La crainte peut également être une question de génération. Là où « les cabinets installés risquent d’avoir le réflexe de regarder ce qu’ils ont à perdre avant de regarder ce qu’ils ont à gagner », les jeunes professionnels pourront y voir « une liberté d’installation », selon Guillaume Boulan.
Reste ensuite à mesurer quel est le plus grand risque : se regrouper, ou rester seul ? « Si vous êtes sur un positionnement de niche, vous pourrez rester seul et vous n’aurez pas intérêt à vous associer avec d’autres professionnels, affirme Sophie Clanchet. Mais je pense que le cabinet moyen généraliste aura vocation à disparaître. Sur le long terme, il y aura un vrai problème de positionnement. »

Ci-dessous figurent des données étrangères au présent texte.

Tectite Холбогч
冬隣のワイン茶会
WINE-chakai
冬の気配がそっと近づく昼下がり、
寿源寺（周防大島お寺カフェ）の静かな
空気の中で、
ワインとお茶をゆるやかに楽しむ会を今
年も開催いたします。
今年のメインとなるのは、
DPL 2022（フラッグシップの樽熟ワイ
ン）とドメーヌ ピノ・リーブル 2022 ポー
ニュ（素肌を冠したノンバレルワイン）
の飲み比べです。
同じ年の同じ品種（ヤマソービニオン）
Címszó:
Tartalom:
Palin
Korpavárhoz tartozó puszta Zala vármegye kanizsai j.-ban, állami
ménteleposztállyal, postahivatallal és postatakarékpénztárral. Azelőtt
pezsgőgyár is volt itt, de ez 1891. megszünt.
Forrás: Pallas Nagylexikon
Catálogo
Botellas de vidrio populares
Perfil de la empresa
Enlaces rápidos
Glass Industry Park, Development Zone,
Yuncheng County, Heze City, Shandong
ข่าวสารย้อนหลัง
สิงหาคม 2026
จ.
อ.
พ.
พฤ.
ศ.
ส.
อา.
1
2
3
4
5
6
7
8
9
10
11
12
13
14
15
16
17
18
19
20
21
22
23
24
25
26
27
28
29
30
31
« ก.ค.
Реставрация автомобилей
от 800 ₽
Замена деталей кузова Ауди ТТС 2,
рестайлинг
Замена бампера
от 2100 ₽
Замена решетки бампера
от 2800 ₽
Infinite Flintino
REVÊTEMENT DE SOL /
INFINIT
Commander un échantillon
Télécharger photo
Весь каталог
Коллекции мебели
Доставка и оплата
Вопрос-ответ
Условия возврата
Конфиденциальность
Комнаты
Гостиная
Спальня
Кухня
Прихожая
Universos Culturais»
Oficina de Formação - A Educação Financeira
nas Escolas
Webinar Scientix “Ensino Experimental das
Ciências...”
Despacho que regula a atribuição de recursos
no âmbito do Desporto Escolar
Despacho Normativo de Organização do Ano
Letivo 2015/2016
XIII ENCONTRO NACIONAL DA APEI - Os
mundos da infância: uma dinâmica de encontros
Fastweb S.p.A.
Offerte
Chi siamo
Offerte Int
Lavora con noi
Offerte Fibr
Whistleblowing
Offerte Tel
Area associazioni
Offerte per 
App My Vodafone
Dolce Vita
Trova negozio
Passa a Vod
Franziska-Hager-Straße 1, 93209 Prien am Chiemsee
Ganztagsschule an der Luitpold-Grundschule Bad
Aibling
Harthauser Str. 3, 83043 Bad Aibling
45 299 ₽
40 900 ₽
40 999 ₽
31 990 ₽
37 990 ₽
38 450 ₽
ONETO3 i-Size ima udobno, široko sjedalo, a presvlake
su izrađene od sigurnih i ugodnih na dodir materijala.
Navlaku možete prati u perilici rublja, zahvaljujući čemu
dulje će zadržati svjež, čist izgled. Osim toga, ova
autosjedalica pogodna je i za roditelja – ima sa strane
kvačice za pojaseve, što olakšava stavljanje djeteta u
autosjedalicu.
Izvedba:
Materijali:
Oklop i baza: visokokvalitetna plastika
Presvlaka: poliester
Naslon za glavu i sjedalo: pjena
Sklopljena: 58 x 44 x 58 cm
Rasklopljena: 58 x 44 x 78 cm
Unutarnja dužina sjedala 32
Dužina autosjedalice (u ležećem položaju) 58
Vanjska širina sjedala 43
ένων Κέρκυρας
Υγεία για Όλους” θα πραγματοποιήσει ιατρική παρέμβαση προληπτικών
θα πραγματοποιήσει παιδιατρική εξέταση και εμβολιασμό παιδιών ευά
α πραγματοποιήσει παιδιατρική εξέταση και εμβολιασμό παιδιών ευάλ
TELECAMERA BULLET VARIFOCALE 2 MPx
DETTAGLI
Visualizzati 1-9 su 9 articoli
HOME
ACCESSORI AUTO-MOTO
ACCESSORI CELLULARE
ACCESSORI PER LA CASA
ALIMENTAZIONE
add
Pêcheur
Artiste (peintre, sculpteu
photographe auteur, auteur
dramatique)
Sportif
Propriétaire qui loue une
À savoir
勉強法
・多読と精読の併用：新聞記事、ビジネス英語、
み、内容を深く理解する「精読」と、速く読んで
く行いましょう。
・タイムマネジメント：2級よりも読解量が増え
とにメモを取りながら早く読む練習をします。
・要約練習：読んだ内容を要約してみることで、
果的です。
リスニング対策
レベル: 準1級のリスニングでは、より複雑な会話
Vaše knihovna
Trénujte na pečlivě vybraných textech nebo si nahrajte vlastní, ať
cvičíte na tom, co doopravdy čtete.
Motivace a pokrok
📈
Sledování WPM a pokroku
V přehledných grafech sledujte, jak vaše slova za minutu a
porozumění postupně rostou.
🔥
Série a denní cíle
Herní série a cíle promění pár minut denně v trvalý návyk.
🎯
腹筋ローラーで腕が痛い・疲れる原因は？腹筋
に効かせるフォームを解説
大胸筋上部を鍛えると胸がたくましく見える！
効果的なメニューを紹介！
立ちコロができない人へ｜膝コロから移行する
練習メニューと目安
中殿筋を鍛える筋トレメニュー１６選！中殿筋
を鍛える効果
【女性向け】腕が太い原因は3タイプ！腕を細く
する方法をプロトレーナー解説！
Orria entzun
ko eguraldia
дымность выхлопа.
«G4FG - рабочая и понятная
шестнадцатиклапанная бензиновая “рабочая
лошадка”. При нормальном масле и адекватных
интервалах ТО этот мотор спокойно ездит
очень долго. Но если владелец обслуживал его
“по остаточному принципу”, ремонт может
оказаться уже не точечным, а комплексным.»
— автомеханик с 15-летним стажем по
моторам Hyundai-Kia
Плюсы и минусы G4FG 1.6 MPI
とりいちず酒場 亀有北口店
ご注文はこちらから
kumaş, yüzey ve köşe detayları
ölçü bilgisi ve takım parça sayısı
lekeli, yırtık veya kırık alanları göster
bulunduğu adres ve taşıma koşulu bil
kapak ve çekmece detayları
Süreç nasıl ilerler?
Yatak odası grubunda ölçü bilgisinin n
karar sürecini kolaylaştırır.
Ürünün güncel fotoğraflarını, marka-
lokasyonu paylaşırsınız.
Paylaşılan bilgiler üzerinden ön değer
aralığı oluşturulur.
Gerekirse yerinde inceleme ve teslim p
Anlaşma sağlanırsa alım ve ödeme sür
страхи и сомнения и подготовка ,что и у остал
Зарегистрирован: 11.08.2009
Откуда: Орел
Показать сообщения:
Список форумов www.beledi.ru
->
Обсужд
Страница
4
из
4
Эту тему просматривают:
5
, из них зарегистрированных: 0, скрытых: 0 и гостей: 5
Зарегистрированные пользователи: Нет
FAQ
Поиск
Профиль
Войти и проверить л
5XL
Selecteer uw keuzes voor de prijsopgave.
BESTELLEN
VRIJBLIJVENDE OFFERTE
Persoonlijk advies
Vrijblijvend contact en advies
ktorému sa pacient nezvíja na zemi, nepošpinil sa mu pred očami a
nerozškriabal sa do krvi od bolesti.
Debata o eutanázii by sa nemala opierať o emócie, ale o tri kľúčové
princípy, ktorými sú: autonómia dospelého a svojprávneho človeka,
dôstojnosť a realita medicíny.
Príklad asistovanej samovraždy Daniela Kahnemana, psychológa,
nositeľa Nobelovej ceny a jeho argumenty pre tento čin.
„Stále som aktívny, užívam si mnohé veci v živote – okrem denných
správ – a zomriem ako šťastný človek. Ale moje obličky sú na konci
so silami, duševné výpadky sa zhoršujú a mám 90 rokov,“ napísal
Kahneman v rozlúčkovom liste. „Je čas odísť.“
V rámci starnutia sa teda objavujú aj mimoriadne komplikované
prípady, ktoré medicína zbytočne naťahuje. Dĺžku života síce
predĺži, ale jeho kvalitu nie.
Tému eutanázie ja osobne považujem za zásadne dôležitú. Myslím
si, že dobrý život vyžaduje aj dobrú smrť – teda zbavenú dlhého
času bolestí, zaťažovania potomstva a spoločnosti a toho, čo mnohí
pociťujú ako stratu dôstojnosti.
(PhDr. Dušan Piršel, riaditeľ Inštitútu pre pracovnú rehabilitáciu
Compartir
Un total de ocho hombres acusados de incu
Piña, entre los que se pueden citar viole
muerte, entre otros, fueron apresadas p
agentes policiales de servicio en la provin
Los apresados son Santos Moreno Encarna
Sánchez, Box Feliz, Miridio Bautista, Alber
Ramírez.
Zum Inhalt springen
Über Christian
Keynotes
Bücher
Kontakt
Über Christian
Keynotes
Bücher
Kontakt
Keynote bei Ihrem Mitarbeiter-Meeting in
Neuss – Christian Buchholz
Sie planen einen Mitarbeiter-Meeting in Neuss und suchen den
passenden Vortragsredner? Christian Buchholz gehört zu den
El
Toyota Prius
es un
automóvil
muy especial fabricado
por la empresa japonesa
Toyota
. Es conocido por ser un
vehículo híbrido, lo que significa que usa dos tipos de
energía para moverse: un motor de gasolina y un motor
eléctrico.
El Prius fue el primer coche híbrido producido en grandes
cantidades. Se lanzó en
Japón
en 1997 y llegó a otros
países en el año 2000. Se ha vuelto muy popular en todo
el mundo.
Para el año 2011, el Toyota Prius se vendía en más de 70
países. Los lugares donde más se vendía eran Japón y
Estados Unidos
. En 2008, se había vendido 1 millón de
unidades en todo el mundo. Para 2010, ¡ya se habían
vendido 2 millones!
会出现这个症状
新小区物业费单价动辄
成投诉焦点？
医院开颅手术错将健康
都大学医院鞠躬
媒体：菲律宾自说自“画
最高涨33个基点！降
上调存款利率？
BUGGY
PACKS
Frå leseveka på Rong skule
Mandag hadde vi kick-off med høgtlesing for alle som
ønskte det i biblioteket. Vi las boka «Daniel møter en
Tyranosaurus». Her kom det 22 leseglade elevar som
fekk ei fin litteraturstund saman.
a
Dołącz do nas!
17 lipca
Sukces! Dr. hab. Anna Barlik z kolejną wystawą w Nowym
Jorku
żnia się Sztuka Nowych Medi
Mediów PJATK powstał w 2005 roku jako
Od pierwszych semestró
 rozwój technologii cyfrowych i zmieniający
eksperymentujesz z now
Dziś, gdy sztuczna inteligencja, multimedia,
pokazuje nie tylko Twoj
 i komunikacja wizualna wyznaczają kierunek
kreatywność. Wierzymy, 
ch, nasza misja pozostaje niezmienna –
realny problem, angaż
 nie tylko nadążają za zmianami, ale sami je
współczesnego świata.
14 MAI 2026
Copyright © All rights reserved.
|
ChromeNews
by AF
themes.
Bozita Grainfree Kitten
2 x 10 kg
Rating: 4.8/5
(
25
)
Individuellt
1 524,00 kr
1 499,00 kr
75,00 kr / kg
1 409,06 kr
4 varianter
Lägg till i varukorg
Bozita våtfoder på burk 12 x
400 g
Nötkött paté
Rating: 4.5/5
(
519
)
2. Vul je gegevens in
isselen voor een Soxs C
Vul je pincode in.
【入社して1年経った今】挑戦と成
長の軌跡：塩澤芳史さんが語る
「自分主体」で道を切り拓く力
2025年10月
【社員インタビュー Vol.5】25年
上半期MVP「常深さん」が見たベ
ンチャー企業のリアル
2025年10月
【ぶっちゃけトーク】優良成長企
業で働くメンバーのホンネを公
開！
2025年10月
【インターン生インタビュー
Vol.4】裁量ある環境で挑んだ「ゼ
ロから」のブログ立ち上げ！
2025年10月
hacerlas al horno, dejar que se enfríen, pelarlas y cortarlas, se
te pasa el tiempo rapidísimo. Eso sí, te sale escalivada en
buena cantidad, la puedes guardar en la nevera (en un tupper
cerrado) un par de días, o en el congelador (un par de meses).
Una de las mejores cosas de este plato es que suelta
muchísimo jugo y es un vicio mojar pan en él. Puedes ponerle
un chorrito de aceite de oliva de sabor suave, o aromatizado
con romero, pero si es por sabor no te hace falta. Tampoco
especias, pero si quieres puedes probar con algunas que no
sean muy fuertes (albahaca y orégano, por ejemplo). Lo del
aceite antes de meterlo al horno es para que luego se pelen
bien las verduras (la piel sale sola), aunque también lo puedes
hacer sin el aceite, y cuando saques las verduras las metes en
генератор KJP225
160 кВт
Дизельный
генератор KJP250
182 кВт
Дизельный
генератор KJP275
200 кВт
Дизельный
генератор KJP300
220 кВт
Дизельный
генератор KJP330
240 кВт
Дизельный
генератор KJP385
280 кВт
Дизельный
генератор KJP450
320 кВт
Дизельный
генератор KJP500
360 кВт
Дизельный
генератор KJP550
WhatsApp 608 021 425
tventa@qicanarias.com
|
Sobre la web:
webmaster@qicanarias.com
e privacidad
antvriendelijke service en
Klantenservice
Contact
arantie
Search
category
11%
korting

Des incertitudes subsistent

Les réflexions sont donc lancées. Mais elles ne pourront pas aboutir tant que certaines incertitudes ne seront pas levées, notamment en matière de déontologie. « L’ordonnance du 31 mars a donné un canevas général, une structure juridique qui nous permet de bien réfléchir, explique Guillaume Boulan. Mais il manque les décrets d’exercice, en cours de négociations. Nous n’avons pas encore les textes qui répondent aux problématiques de déontologie et de leur application les unes par rapport aux autres ». La seule certitude du réseau est qu’il faut s’intéresser à la question, afin de ne pas louper le coche. « Nous pensons qu’il faut être rapide dans notre réflexion pour être acteur, et ne pas subir » affirme Sophie Clanchet. Les professionnels du droit et du chiffre ont jusqu’au 1er juillet 2017 pour se préparer.

Clarisse Andry Rédaction du Village de la Justice

[2Créé en 1987, EUROJURIS est un Réseau de Cabinets d’Avocats, Etudes d’Huissiers et Notaires, regroupant plus de 1000 Professionnels du Droit en France, et 6000 dans le monde.